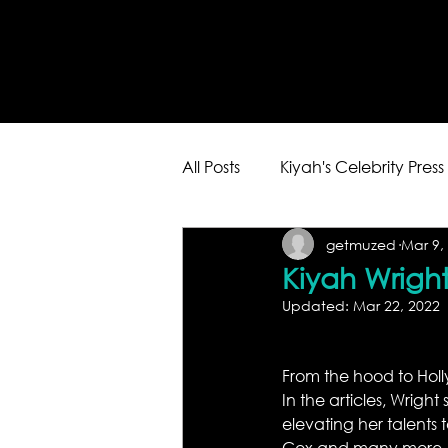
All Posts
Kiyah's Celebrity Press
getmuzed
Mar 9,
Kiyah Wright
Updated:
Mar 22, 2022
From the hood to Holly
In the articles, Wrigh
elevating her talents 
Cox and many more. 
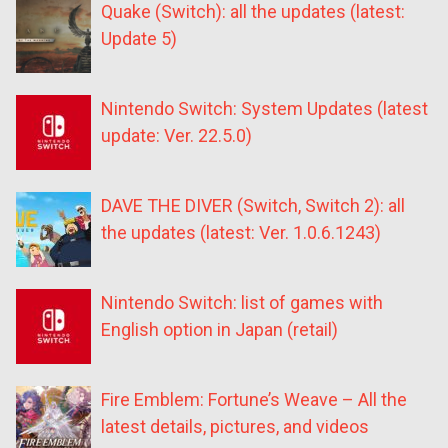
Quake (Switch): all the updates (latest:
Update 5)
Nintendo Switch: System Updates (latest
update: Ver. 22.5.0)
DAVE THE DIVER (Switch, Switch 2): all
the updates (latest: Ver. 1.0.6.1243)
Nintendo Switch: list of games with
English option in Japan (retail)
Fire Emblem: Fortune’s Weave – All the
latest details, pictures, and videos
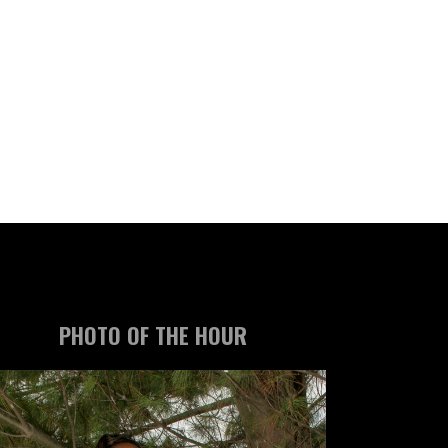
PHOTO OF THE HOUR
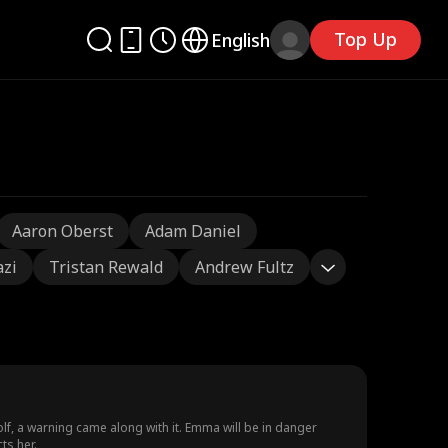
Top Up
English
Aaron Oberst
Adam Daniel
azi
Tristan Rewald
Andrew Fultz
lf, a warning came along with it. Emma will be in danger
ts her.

----------------------------------------

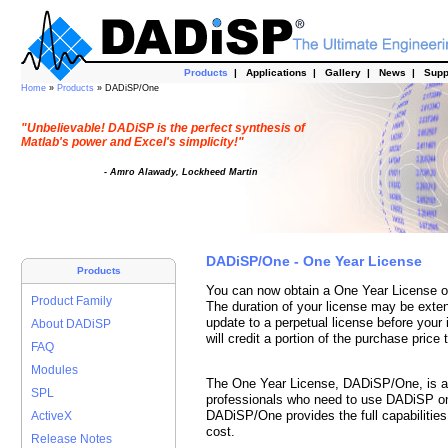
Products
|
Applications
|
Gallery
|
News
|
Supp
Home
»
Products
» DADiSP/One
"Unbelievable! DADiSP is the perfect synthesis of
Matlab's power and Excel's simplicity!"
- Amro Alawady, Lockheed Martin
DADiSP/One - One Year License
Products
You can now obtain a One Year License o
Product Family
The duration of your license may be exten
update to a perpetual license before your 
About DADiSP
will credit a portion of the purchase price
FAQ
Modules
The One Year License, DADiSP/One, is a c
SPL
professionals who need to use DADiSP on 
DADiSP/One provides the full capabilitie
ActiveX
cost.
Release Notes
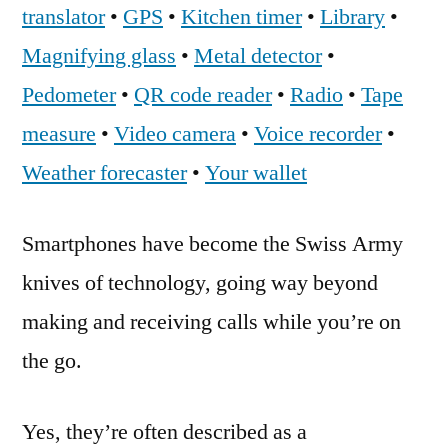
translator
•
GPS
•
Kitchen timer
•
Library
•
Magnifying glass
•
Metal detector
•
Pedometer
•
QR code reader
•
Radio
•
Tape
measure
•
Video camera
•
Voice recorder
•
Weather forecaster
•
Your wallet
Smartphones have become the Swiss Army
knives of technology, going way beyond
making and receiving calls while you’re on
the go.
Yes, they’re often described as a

----------------------------------------

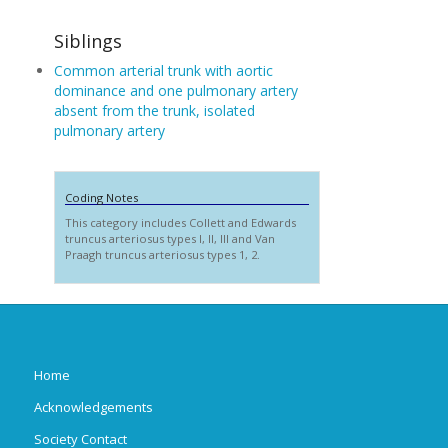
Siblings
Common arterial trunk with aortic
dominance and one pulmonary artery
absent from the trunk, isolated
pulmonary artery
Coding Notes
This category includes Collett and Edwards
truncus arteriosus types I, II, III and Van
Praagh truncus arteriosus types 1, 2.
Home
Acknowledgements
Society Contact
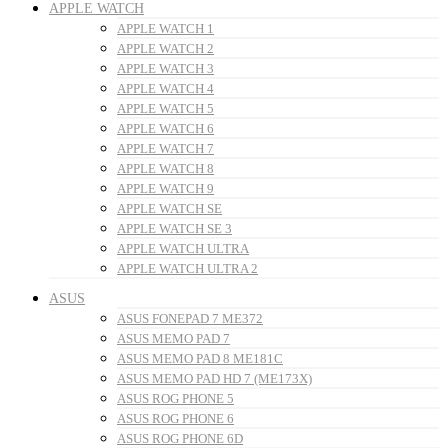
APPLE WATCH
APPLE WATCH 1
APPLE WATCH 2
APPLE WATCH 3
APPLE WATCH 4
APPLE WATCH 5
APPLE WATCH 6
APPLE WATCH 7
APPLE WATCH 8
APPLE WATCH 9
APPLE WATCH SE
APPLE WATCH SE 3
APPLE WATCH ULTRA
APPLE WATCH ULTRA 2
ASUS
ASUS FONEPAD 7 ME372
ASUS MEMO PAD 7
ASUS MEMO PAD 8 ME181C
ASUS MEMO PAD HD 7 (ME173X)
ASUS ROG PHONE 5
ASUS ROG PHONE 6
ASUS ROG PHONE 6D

----------------------------------------

— Prompt —
Pull out each line of the listing above that contains the string "Kiyah", and copy each one unchanged.

— Output for this task —
Kiyah's Celebrity Press
Kiyah Wright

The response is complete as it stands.